Segment Open

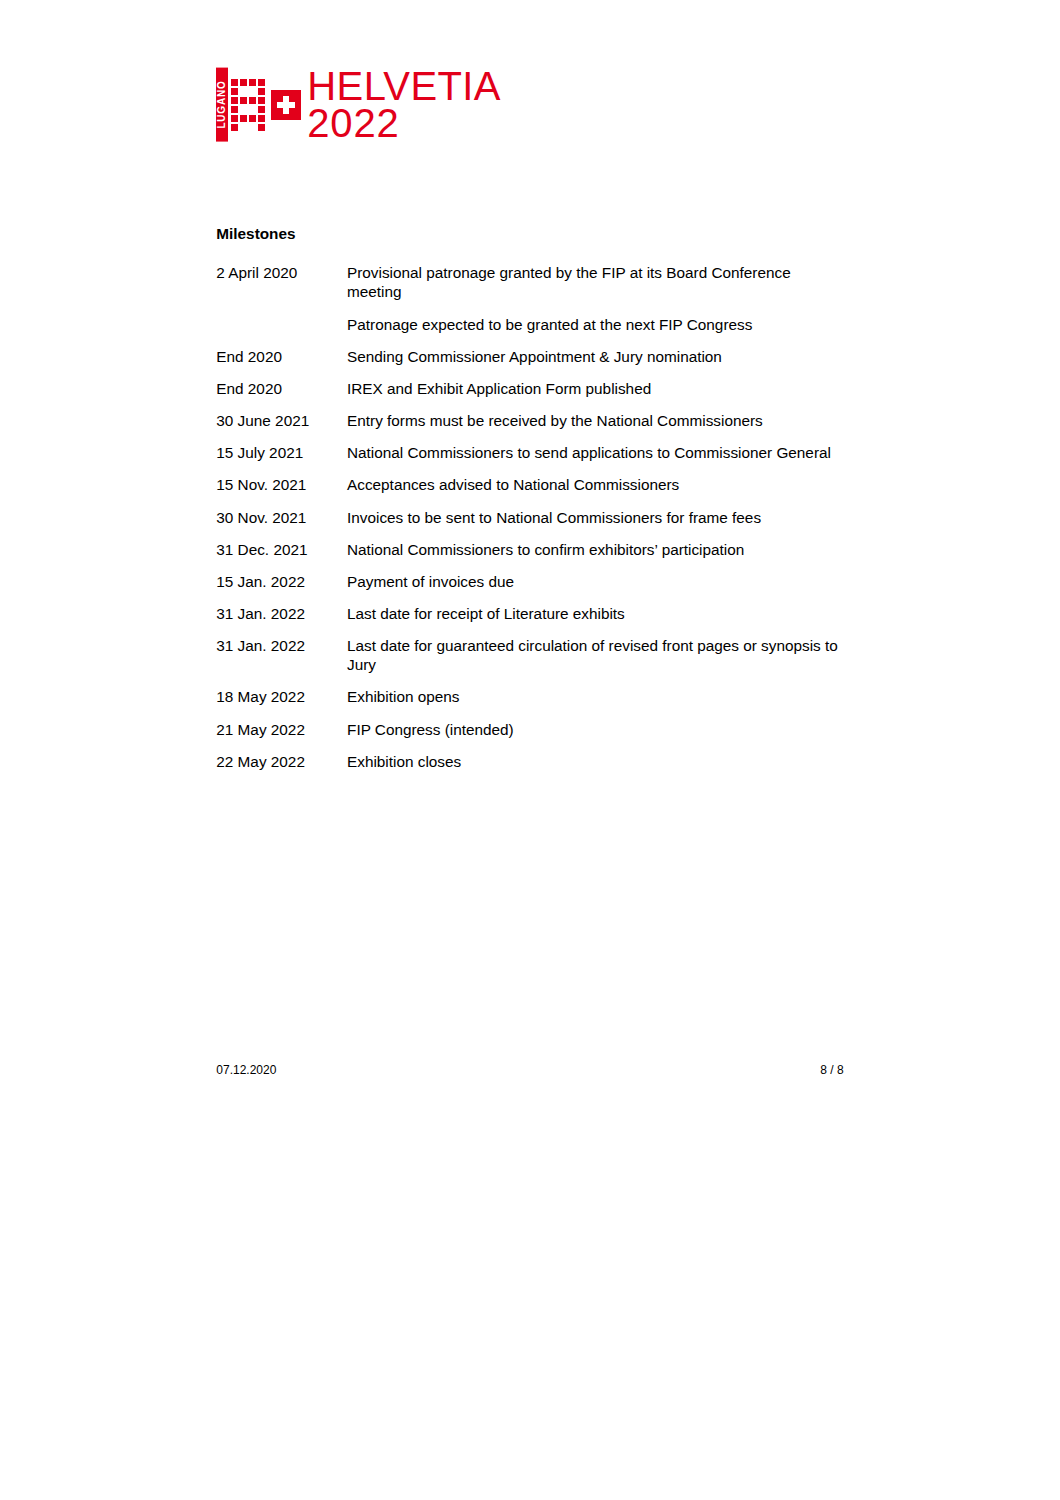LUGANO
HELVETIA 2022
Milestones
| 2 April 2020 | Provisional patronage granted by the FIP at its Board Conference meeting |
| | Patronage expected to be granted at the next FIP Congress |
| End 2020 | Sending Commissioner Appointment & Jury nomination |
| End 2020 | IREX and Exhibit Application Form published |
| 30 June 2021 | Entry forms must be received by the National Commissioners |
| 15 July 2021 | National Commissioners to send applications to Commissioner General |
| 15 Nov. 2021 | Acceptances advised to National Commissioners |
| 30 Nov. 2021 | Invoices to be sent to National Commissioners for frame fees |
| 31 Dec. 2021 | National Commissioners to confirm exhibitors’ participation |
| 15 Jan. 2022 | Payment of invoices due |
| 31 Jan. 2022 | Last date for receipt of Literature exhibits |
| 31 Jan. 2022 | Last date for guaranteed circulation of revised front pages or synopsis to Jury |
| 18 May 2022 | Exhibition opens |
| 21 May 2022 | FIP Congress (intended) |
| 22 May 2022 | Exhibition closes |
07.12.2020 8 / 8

Segment Closed

» Your goal
In the records above, some lines hold the word "Congress"; copy each such line.

» Answer space
| | Patronage expected to be granted at the next FIP Congress |
| 21 May 2022 | FIP Congress (intended) |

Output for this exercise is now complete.